Kaufman’s name is well-known to magic fans, but I think sometimes the really remarkable, irreplaceable extent of his contributions to magic has been overlooked. In a sense, it was Kaufman more than anyone else who dragged magic kicking and screaming into the latter part of the twentieth and twenty-first centuries and made it respectable.  Especially with regard to close-up magic, his writing, illustration, and publishing brought a new professionalism to the publication of magic materials. It set a standard to which all magic books and magazines in the future would have to live up to. The announcement of a new publication from Kaufman was, and is, a guarantee that a quality product was being produced.

Kaufman started off as a magic prodigy, illustrating Harry Lorayne’s Afterthoughts for 75 cents a drawing at the age of sixteen. The two continued to have a love/hate relationship over the years (now reconciled) and it was Kaufman who designed and produced the first year of Apocalypse, the monthly magazine he co-edited with Lorayne. After breaking with Lorayne, he put out his own magazine for three years called Richard’s Almanac, which he later published in a hardbound collection called The Collected Almanac.  He then went on to write and illustrate books of his own, introducing and highlighting the work of such important magicians as David Roth, Jay Sankey, Ron Wilson, Gene Maze, Derek Dingle, Dr. Sawa, David Williamson, Brother John Hamman, Gary Kurtz, Steve Draun, Tom Mullica, Larry Jennings, Rene Levand, Criss Angel, and David Berglas. If we add to the list the books that Kaufman was involved in publishing as well, the roll becomes truly breathtaking: Jon Racherbaumer, Tony Andruzzi, Darwin Ortiz, Eugene Burger, Jeff Sheridan, Eugene Burger, Michael Weber, J.K. Hartman, David Kaye, John Bannon, Chris Kenner, and really, at this point it almost becomes easier to say who he hasn’t published than to keep listing names. The names are impressive in themselves, but in a world where many magic secrets had been self-published in awkwardly photocopied manuscripts bound with plastic spiral comb, and illustrated with murky photographs or illustrations with two left hands, the Kaufman books were always superbly turned out.

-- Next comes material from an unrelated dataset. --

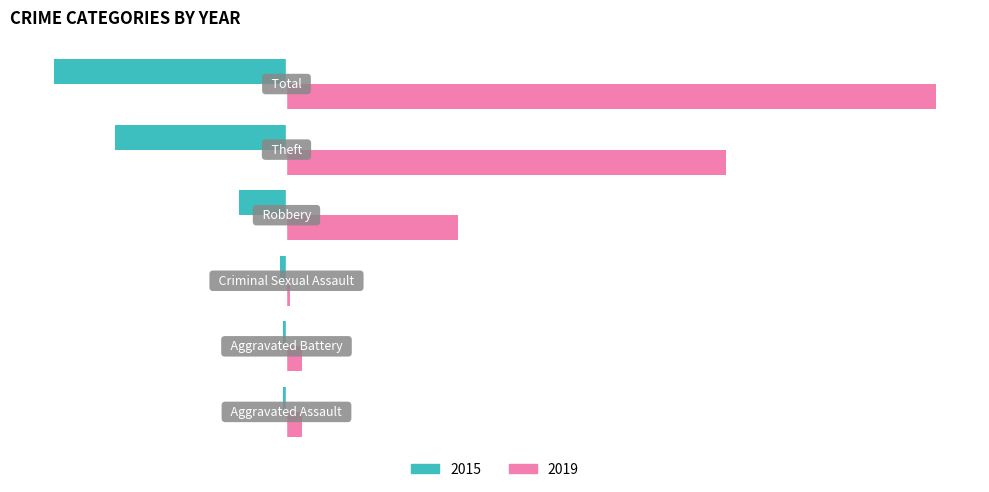

What are all the series names shown in the legend?

2015, 2019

But perhaps the greatest achievement of Kaufman’s may be his stewardship of Genii magazine since 1998. Genii was a magic magazine with a long history, run by several generations of the Larsen family. Like so many magic magazines, it didn’t always come out on time, and the quality was erratic. The Genii of my youth—for some reason my local library carried it—seemed very clubby to my young eyes. There were only one or two items of interest to me per issue, with seemingly large sections devoted to the likes of reports of Ring 234 in Plano, Texas. Kaufman upgraded the contents of the magazine substantially, gave it an international flavor, and produced years and years of an excellent on-time and timely magazine.

Kaufman was the first magic publisher to produce, along with the print version of his magazine, a digital one which boldly incorporated video content and access to digital archival material.

But my favorite part of the magazine is Kaufman’s introductory column where he not only introduces the issue, but more amusingly shows us the latest magical toys that have crossed his desk. There you see his true enchantment with magic, and you see the boy who at the age of five received a set of magic tricks from his uncle and has taken boyish delight ever since.

Magic is famously an art where the amateur has contributed as much as the professional has. No professional amateur has contributed more to the art of magic than Richard Kaufman. The clarity of his writing, the relevance of his illustrations, the taste and foresight he has brought to his choice of publications has been a standard that no one in the field can ignore. I am going to have a very happy holiday curling up with his Collected Almanac.